Coming to Japan to teach can be the fulfillment of a long-time dream for many, and in a lot of ways it won’t disappoint. Japan is a beautiful country with polite, friendly people, good food, and lots to see and do. No matter how much you may love Japan, though, there are bound to be a few things you genuinely miss from your home country. In this article I’ll go through some of the things I (as an American) or colleagues over the years have wished we had more of.
Bring some “Comfort Food”
It’s the little things that can make the biggest impact, and nowhere is this more true and in food. Although Japanese food is world-renowned, there are going to be times you long for the familiar tastes of home. While I know you’re not going to be able to pack yourself a turkey sandwich or your mom’s meatloaf, there are a lot of small things you can bring which can give you just a taste of the old days. Teachers in Japan have been known to bring back their favorite kinds of sauces and spices, instant gravy or dressing mix, or sweets and cookies.
After your first year or so, you’ll have a much better grasp of what you can get here, and what you can’t. From that point on, if you stick with Japan, you’ll be taking an empty suitcase home with you on your visits…
Bring some Deodorant
OK, not everyone will have this problem, but I do: Japanese deodorant is WEAK. I suppose Japanese people are naturally tidy in that way and do not smell, but if you’re like me and become decidedly less fragrant on hot and sweaty days, it can become a real problem.

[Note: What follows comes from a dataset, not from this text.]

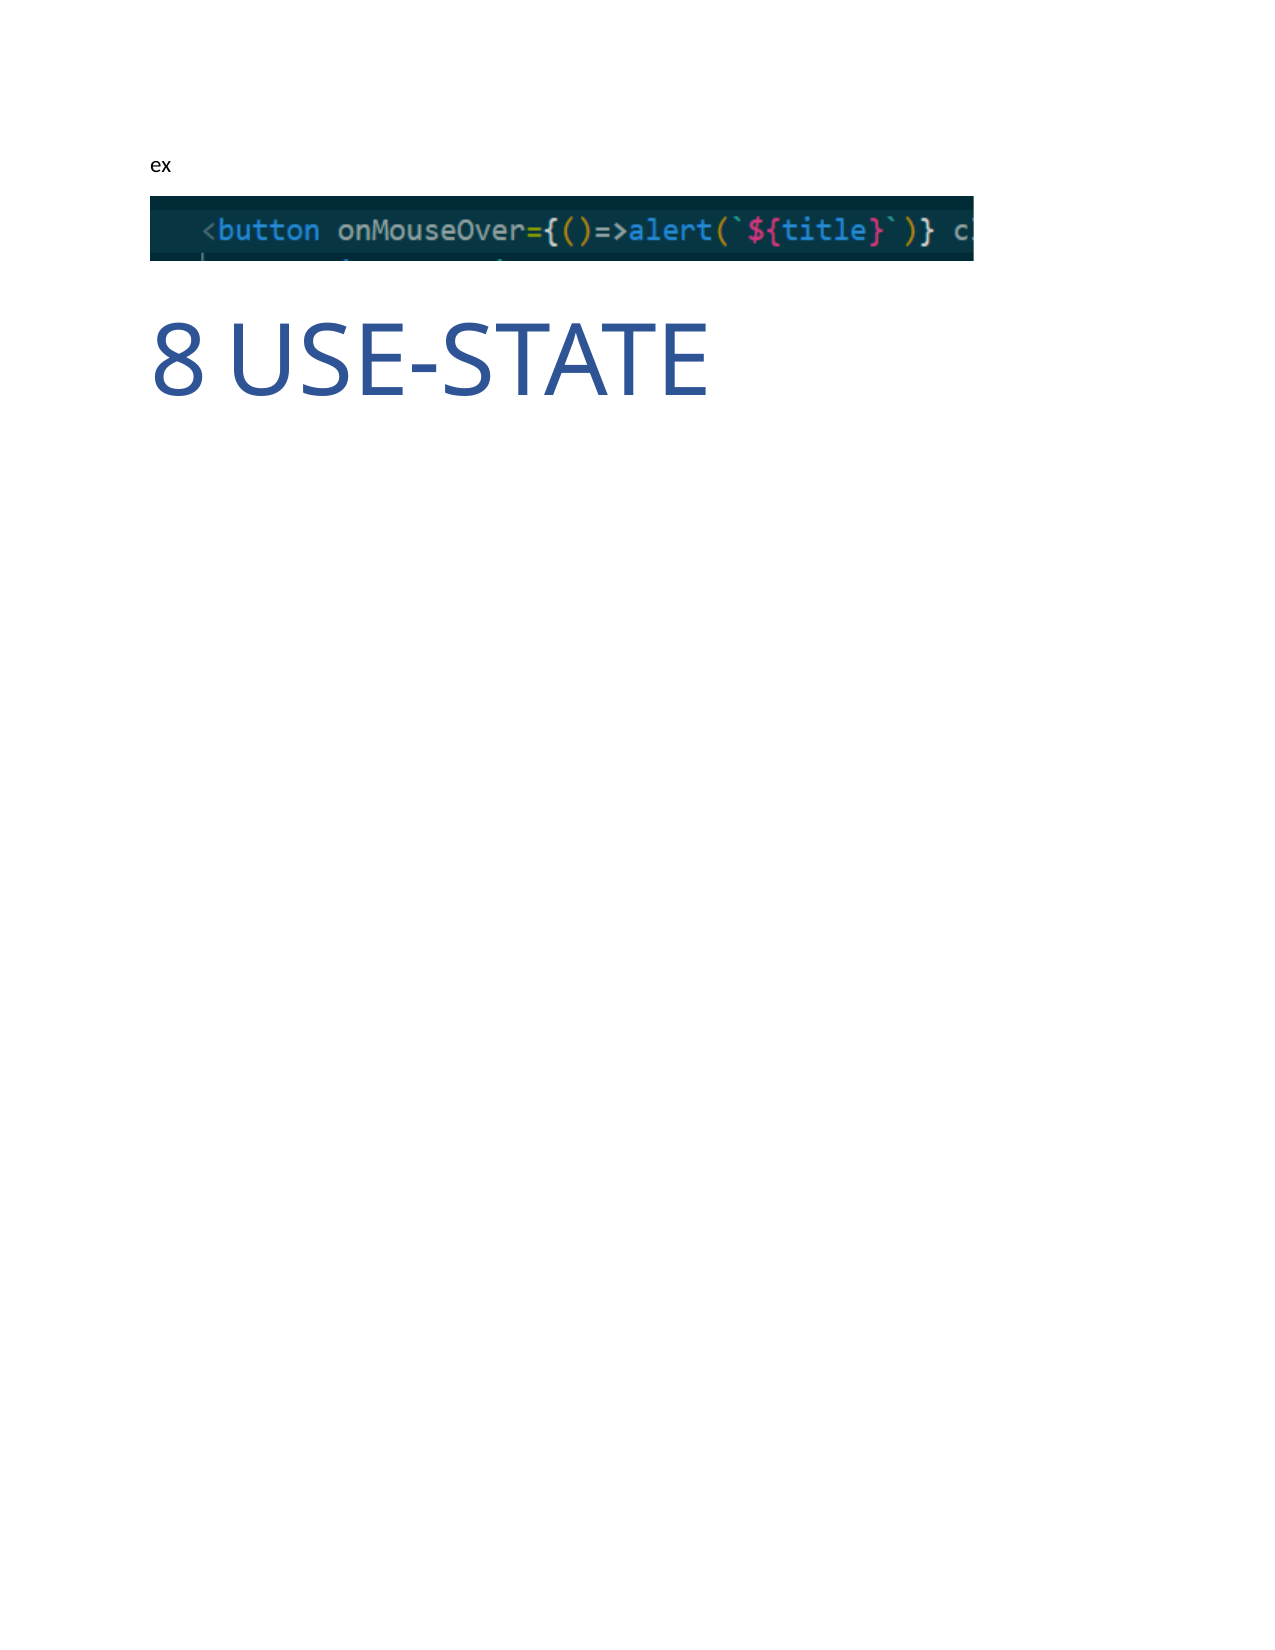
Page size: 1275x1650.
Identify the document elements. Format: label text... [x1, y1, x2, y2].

subtitle USE-STATE [150, 288, 1125, 424]
text ex [150, 150, 1125, 178]
picture [150, 212, 974, 261]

Don’t forget your job will be sitting in close proximity to people while being charming all day. Bring some of your good ol’ western deodorant/antiperspirant. Essentially a tropical island in the summer, Japan is brutally humid!
Bring special-sized Clothes/Articles
While the Japanese have been getting bigger in recent decades thanks to an increasingly western diet, as a whole they remain considerably smaller in stature than most people from western nations. If you need larger sizes in shoes, clothes, etc. then it can sometimes be difficult to find new ones here in Japan – especially for women. Big & Tall shops and departments DO exist but not everywhere and the selection may be worse than you’re used to.
Bring your Records
Finally, don’t forget to bring your important papers with you. Japan loves bureaucracy, and will want copies or to see the originals of various important documents. Even if you don’t plan to stay here long term, and you’re just teaching for a little bit before moving on, it pays to have your records with you for whatever the city hall bugs you about.

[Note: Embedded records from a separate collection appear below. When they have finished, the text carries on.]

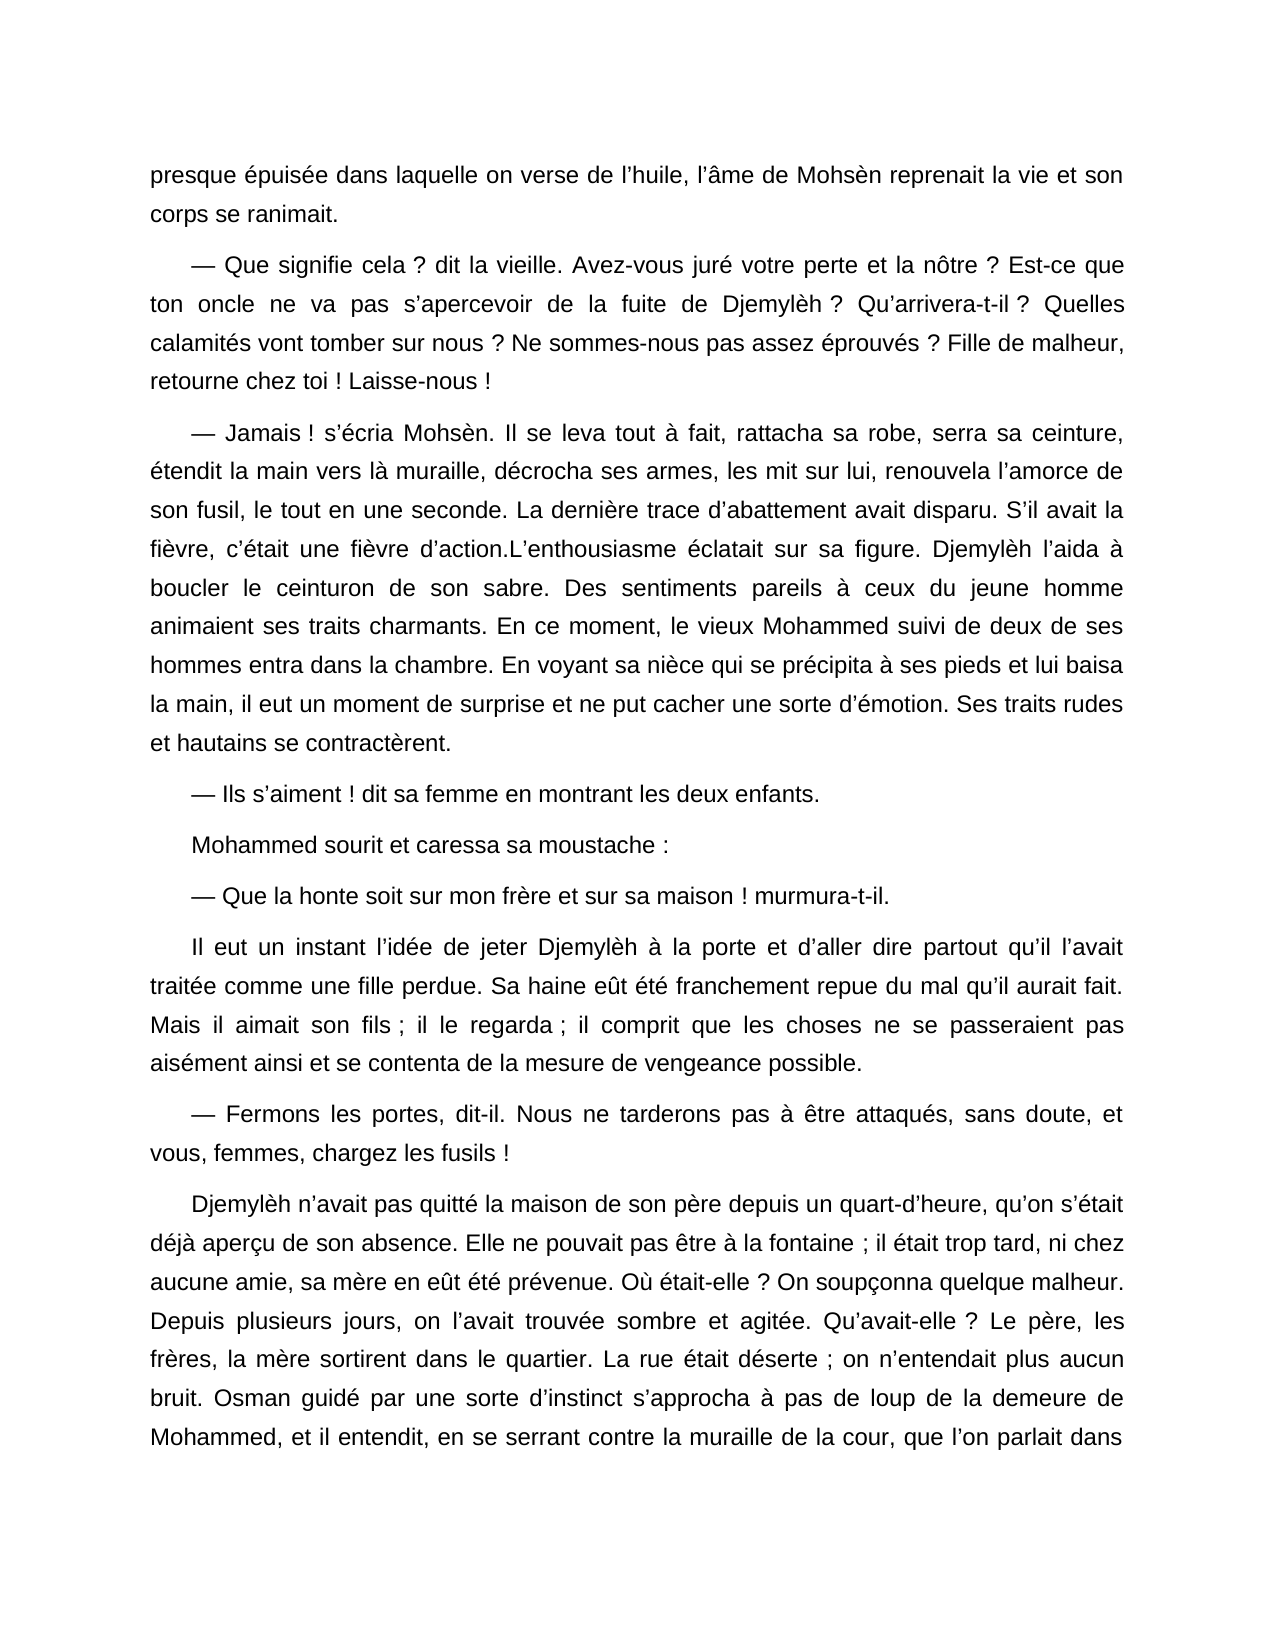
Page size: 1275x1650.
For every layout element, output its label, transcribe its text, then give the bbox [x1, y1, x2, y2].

text — Jamais ! s’écria Mohsèn. Il se leva tout à fait, rattacha sa robe, serra sa ceinture, étendit la main vers là muraille, décrocha ses armes, les mit sur lui, renouvela l’amorce de son fusil, le tout en une seconde. La dernière trace d’abattement avait disparu. S’il avait la fièvre, c’était une fièvre d’action.L’enthousiasme éclatait sur sa figure. Djemylèh l’aida à boucler le ceinturon de son sabre. Des sentiments pareils à ceux du jeune homme animaient ses traits charmants. En ce moment, le vieux Mohammed suivi de deux de ses hommes entra dans la chambre. En voyant sa nièce qui se précipita à ses pieds et lui baisa la main, il eut un moment de surprise et ne put cacher une sorte d’émotion. Ses traits rudes et hautains se contractèrent. [150, 407, 1125, 756]
text — Ils s’aiment ! dit sa femme en montrant les deux enfants. [150, 768, 1125, 807]
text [150, 1179, 1125, 1450]
text Mohammed sourit et caressa sa moustache : [150, 819, 1125, 858]
text — Que la honte soit sur mon frère et sur sa maison ! murmura-t-il. [150, 871, 1125, 909]
text — Que signifie cela ? dit la vieille. Avez-vous juré votre perte et la nôtre ? Est-ce que ton oncle ne va pas s’apercevoir de la fuite de Djemylèh ? Qu’arrivera-t-il ? Quelles calamités vont tomber sur nous ? Ne sommes-nous pas assez éprouvés ? Fille de malheur, retourne chez toi ! Laisse-nous ! [150, 240, 1125, 395]
text — Fermons les portes, dit-il. Nous ne tarderons pas à être attaqués, sans doute, et vous, femmes, chargez les fusils ! [150, 1089, 1125, 1167]
text Il eut un instant l’idée de jeter Djemylèh à la porte et d’aller dire partout qu’il l’avait traitée comme une fille perdue. Sa haine eût été franchement repue du mal qu’il aurait fait. Mais il aimait son fils ; il le regarda ; il comprit que les choses ne se passeraient pas aisément ainsi et se contenta de la mesure de vengeance possible. [150, 922, 1125, 1077]
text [150, 150, 1125, 227]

Things to remember: Passport(s), Birth Certificate, College Diploma, Certification Records, Government ID, Driver’s License (and maybe even expired earlier ones)
I hope this article helps you start thinking about what you’ll need when you come to Japan to teach. The world is shrinking thanks to the internet and travel and various things are getting easier to source, but it’s best to be prepared. If you’re new to Japan, you’re going to need that little bit of home to get you through the rough patch when the honeymoon period ends!